Annual Outlook

THE FUTURE OF HEALTHCARE: INVESTING IN A POST-REFORM WORLD

Published by Psilos Group, April 17, 2013

EDITOR’S NOTE: This paper is the fifth Annual Outlook published by healthcare investment firm Psilos Group. The Psilos Annual Outlook is intended to provide investors, analysts, businesses, and policymakers with a guide to the issues and trends that will shape healthcare investing in 2013 and beyond. Since 1998, Psilos has fueled the development of healthcare companies, driving innovations that reduce cost, improve quality, and align incentives across payers, providers, and patients.

Private Healthcare Exchanges on the Rise

Healthcare Insurance Providers Embrace Innovation

Consumers Will Assume Responsibility for Their Healthcare Purchases

New Technology Platforms Take Healthcare into the 21st Century

Huge Opportunities to Reduce Waste and Error

Love it or hate it, healthcare reform is here to stay. But the healthcare crisis in this country is far from over. While reform focuses primarily on providing healthcare coverage to 32 million uninsured Americans, the core problem remains: controlling costs and improving quality.

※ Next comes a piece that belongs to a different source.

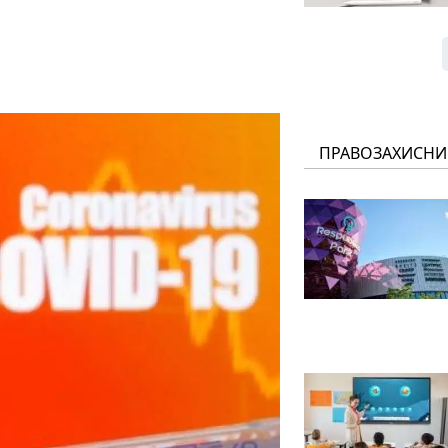
ПРАВОЗАХИСНИ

The numbers speak for themselves. The CommonWealth Fund projects that in 2013, healthcare costs alone will eat up 24% of median family income, and by 2021, those costs will rise to 31%. Additionally, The Kaiser Family Foundation reports that family healthcare insurance premiums increased 272%: from $5,791 in 1999 to $15,745 in 2012. Meanwhile, inflation in the U.S. is rising at just 2% annually, while overall healthcare costs are rising at 8%.

Perhaps most staggering of all, the U.S. healthcare system squanders approximately $800 billion a year or roughly 30 cents of every medical dollar through unneeded care, errors, fraud, and other wasteful practices, according to The Institute of Medicine.

Though healthcare reform does not address the cost issues head-on, it does shine an indirect light on the problem. As a leading investor in the healthcare market, Psilos Group believes that removing costs from the system while improving quality is the best way to make a positive difference in today’s healthcare system.